- **Source data**

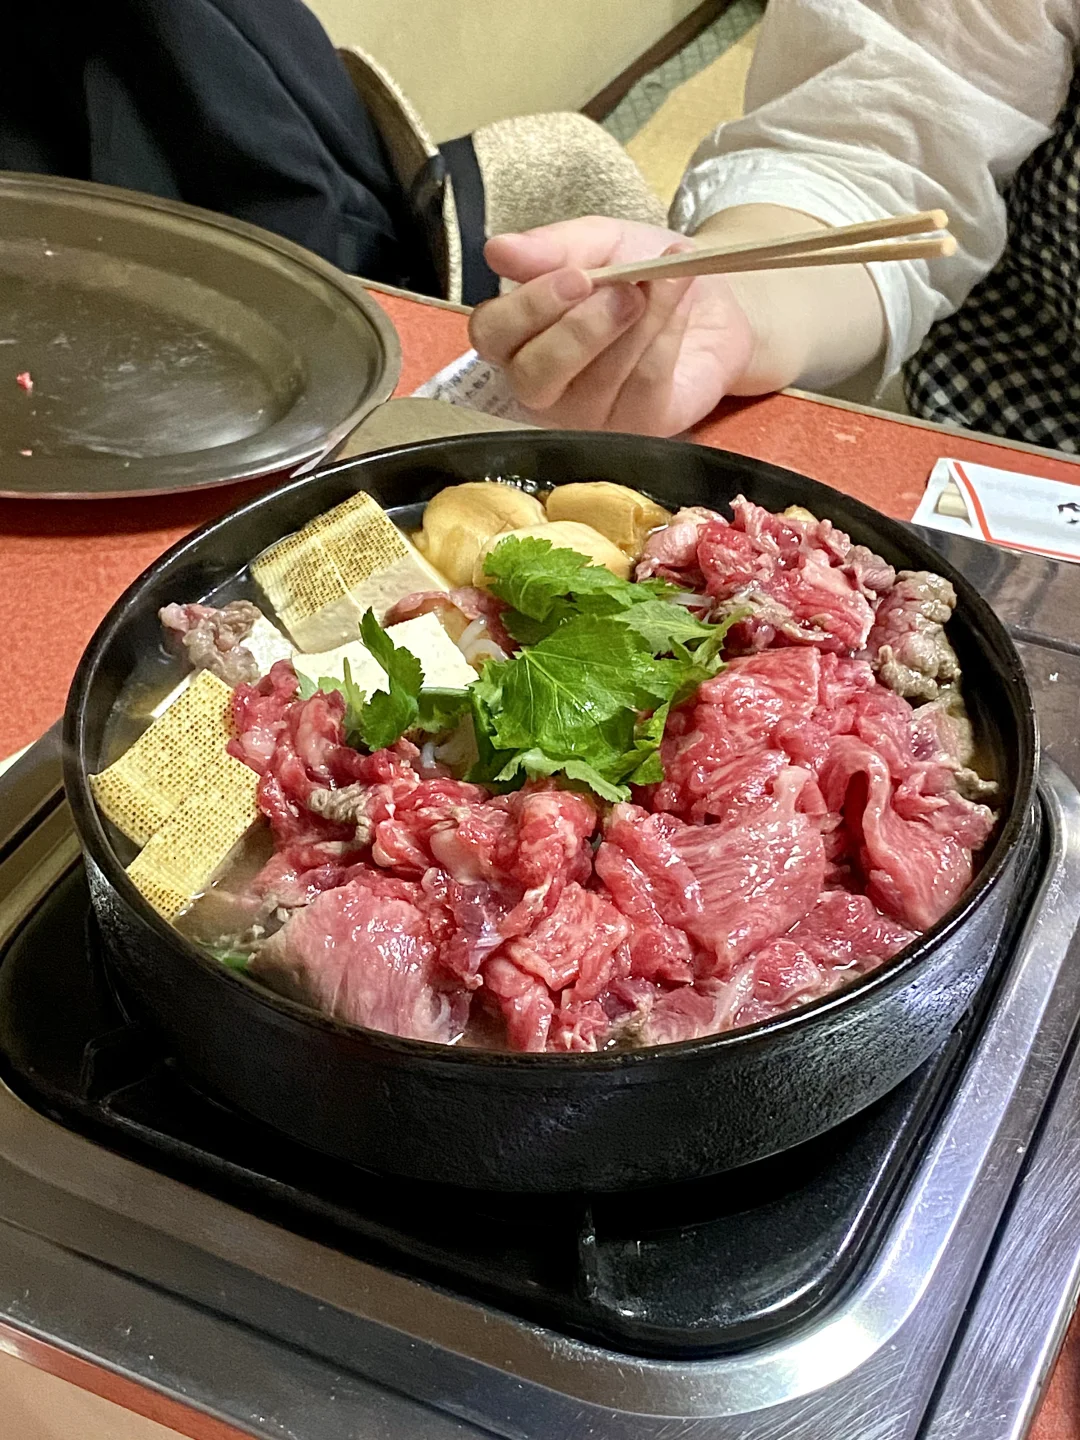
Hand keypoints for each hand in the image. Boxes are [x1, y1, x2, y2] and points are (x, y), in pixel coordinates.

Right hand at [468, 216, 754, 435]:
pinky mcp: (636, 429)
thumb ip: (551, 247)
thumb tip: (497, 250)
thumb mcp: (599, 243)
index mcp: (517, 338)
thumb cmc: (640, 275)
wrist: (712, 303)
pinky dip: (667, 337)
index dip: (528, 307)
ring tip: (668, 279)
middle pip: (532, 375)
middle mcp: (541, 387)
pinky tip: (682, 305)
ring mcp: (587, 417)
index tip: (577, 276)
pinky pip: (643, 386)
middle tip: (626, 290)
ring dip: (639, 321)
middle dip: (581, 329)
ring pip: (597, 379)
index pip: (492, 335)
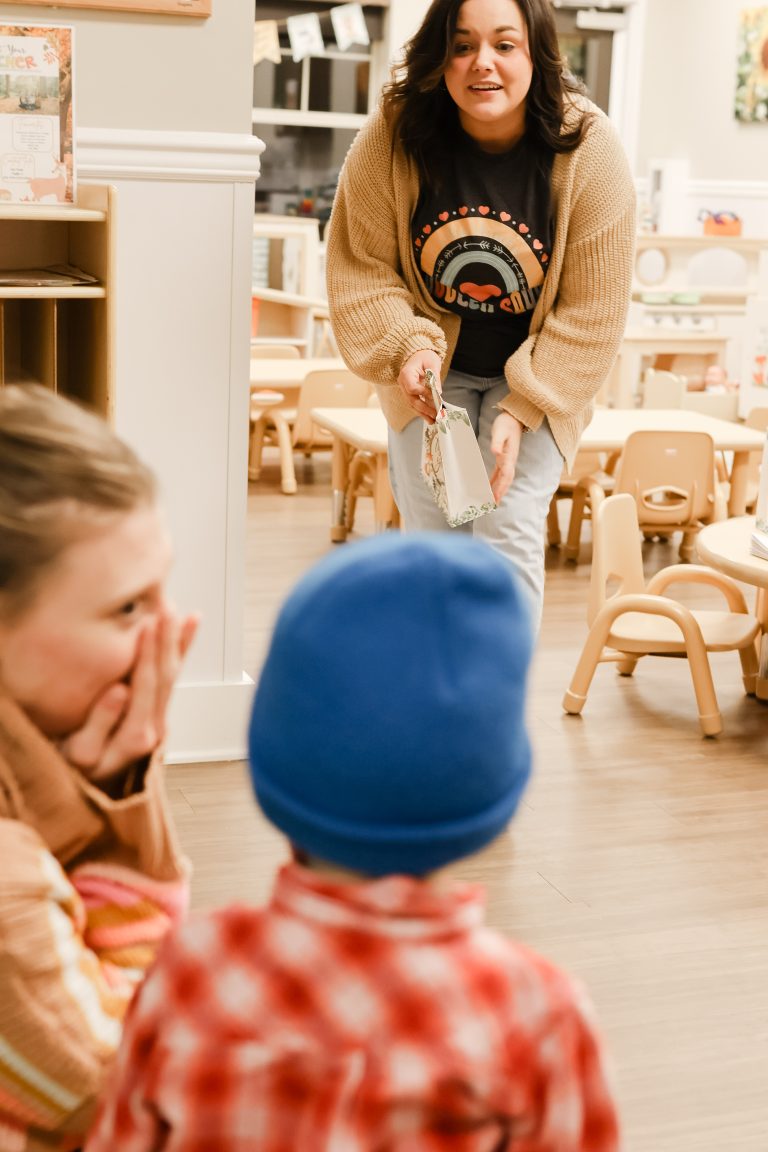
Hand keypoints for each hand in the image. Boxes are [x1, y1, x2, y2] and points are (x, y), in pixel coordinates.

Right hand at [60, 607, 198, 783]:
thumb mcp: (80, 754)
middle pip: (165, 677)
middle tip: (165, 606)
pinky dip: (180, 650)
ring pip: (172, 675)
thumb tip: (120, 690)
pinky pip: (170, 678)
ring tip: (176, 610)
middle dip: (166, 640)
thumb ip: (100, 723)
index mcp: (135, 736)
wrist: (84, 789)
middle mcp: (153, 728)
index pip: (145, 687)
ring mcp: (158, 721)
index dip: (148, 655)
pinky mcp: (156, 715)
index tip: (147, 625)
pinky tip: (189, 625)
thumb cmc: (73, 771)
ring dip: (175, 641)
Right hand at [397, 350, 442, 422]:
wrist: (418, 355)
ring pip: (412, 405)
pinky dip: (423, 411)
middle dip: (424, 409)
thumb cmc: (425, 356)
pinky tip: (430, 418)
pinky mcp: (410, 394)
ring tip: (433, 421)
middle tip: (436, 415)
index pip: (412, 388)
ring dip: (423, 414)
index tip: (435, 396)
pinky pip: (415, 404)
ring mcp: (405, 389)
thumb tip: (438, 392)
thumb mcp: (432, 362)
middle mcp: (403, 383)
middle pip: (411, 400)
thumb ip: (434, 377)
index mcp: (406, 373)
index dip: (423, 393)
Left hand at [489, 412, 524, 503]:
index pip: (505, 475)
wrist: (514, 418)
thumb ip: (497, 442)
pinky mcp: (504, 458)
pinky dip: (495, 481)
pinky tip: (489, 487)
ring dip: (498, 489)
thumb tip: (495, 452)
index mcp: (509, 456)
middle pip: (506, 480)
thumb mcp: (500, 431)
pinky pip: (500, 473)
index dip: (500, 486)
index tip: (495, 497)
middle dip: (500, 492)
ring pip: (504, 479)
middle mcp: (510, 460)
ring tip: (491, 501)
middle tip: (493, 504)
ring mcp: (508, 460)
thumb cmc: (506, 423)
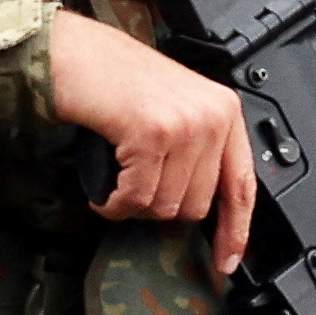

- **Task description**
Leave the pictures out and print the records above exactly as they stand.

- **Reply**
Hand keypoints for each hand in the image. Boxes are [x1, y1, x2, y2] and points are (x, y), in pixel coordinates.

Right hand at [468, 216, 754, 435]:
pinky mcp: (636, 429)
thumb ip: (551, 247)
thumb tip: (497, 250)
thumb mcp: (599, 243)
index mcp: (517, 338)
thumb cmc: (640, 275)
wrist: (712, 303)
pinky dip: (667, 337)
index dip: (528, 307)
ring tip: (668, 279)
middle pip: (532, 375)
middle mcp: (541, 387)
pinky tip: (682, 305)
ring mcp: (587, 417)
index tip: (577, 276)
pinky pip: (643, 386)
middle tip: (626, 290)
ring dip: (639, 321)
middle dip: (581, 329)
ring pip: (597, 379)
index pip: (492, 335)
Hand keypoints for each hand in the image. Boxes are [x1, y1, x2, y2] and points are (x, y), in pixel coordinates.

Right hand at [60, 607, 198, 783]:
thumb mcp: (80, 754)
middle pip: (165, 677)
middle tip: (165, 606)
pinky dip: (180, 650)
ring pip: (172, 675)
thumb tip: (120, 690)
pinky pip: (170, 678)
ring tip: (176, 610)
middle dip: (166, 640)
thumb ip: (100, 723)
index mcp: (135, 736)
wrist: (84, 789)
middle mcp: (153, 728)
index pip: (145, 687)
ring mcp: (158, 721)
index dip: (148, 655)
pinky mcp: (156, 715)
index tip: (147, 625)
pinky tip: (189, 625)
thumb cmc: (73, 771)
ring dip: (175, 641)
Right hand at [397, 350, 442, 422]:
wrist: (418, 355)
ring pip: (412, 405)
pinky dip: (423, 411)
middle dip: (424, 409)
thumb cmc: (425, 356)
pinky tip: (430, 418)
pinky mcp: (410, 394)
ring tip: (433, 421)
middle tip: (436, 415)
index pip: (412, 388)
ring dip: (423, 414)
index tip: (435, 396)
pinky pip: (415, 404)
ring mcp: (405, 389)
thumb tip: (438, 392)
thumb mcp: (432, 362)
middle mcp: (403, 383)
middle pip: (411, 400)
thumb ip: (434, 377)
index mcp: (406, 373)
index dip: (423, 393)
Left hand at [489, 412, 524, 503]:
index pip: (505, 475)
wrist: (514, 418)
thumb ip: (497, 442)
pinky mcp: (504, 458)
pinky dip: (495, 481)
pinky tip: (489, 487)
ring dip: (498, 489)
thumb tip: (495, 452)
index mcp: (509, 456)
middle pip: (506, 480)
thumb mcp: (500, 431)
pinky pip: (500, 473)
index dip: (500, 486)
index tip: (495, 497)
middle dip: (500, 492)
ring pip: (504, 479)
middle mcp: (510, 460)
ring tip: (491, 501)
middle tip: (493, 504)
ring mcp: (508, 460)
thumb cmc: (506, 423)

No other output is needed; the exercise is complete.